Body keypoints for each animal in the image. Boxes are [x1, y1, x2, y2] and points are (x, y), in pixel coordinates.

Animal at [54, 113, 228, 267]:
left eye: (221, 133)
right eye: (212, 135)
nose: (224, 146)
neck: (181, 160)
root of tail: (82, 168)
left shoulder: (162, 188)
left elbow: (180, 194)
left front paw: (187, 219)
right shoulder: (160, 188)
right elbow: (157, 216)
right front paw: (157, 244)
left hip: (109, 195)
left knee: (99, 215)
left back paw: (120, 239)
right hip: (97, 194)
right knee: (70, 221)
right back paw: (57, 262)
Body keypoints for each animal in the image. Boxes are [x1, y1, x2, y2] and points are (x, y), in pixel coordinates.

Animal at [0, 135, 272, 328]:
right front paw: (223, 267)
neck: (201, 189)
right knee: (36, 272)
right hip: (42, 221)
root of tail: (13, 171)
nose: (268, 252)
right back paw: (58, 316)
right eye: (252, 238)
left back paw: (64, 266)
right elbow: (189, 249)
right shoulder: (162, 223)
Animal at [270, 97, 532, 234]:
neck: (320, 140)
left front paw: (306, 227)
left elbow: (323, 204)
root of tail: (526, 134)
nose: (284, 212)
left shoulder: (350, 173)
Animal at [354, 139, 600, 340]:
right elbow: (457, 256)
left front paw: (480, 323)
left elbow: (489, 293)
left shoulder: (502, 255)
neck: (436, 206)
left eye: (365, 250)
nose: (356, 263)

- - - - - - -

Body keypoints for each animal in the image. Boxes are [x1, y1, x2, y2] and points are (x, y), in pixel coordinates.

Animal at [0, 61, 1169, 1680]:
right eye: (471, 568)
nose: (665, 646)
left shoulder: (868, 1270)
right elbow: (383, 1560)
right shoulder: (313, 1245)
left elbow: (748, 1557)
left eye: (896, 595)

- - - - - - -

The problem:
In the entries above, restate word for word the lines between the one holding "right eye: (252, 238)" and the one holding "nose: (356, 263)", inclusive, and nothing besides.

Output of the exercise:
right eye: (252, 238)
left back paw: (64, 266)
right elbow: (189, 249)
right shoulder: (162, 223)
Animal at [270, 97, 532, 234]:
neck: (320, 140)
left front paw: (306, 227)
left elbow: (323, 204)
root of tail: (526, 134)
nose: (284, 212)
left shoulder: (350, 173)
Animal at [354, 139, 600, 340]:
right elbow: (457, 256)
left front paw: (480, 323)
left elbow: (489, 293)
left shoulder: (502, 255)
neck: (436, 206)
left eye: (365, 250)
nose: (356, 263)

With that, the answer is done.